● JOB ITEM: Please pick out and copy every line in the data below that contains the word "vernier".

● PROVIDED ENTRIES:
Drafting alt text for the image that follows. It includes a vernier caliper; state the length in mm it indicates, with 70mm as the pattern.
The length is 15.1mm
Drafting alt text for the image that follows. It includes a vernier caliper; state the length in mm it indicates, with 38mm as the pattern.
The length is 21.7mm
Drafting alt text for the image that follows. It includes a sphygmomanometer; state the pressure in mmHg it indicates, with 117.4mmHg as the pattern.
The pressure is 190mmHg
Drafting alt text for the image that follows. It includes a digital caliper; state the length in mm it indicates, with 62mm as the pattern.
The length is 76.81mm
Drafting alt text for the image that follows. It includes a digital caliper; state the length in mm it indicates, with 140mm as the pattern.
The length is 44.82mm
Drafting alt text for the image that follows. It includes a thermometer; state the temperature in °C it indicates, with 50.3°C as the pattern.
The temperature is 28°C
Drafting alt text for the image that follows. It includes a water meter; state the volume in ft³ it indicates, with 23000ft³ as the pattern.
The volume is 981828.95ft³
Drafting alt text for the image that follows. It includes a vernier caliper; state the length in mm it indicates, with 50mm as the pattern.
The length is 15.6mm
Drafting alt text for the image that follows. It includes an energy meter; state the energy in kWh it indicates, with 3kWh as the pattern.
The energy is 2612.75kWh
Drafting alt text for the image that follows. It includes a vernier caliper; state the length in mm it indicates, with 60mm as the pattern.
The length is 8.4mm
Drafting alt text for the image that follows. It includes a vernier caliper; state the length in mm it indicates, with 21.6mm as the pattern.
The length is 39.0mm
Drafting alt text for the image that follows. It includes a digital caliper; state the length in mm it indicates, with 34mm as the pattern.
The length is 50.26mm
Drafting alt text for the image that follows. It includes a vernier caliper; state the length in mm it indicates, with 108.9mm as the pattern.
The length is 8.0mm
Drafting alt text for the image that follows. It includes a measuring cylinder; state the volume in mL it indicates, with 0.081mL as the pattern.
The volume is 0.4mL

● PROBLEM SOLUTION:
Drafting alt text for the image that follows. It includes a vernier caliper; state the length in mm it indicates, with 70mm as the pattern.
Drafting alt text for the image that follows. It includes a vernier caliper; state the length in mm it indicates, with 38mm as the pattern.
Drafting alt text for the image that follows. It includes a vernier caliper; state the length in mm it indicates, with 50mm as the pattern.
Drafting alt text for the image that follows. It includes a vernier caliper; state the length in mm it indicates, with 60mm as the pattern.
Drafting alt text for the image that follows. It includes a vernier caliper; state the length in mm it indicates, with 21.6mm as the pattern.
Drafting alt text for the image that follows. It includes a vernier caliper; state the length in mm it indicates, with 108.9mm as the pattern.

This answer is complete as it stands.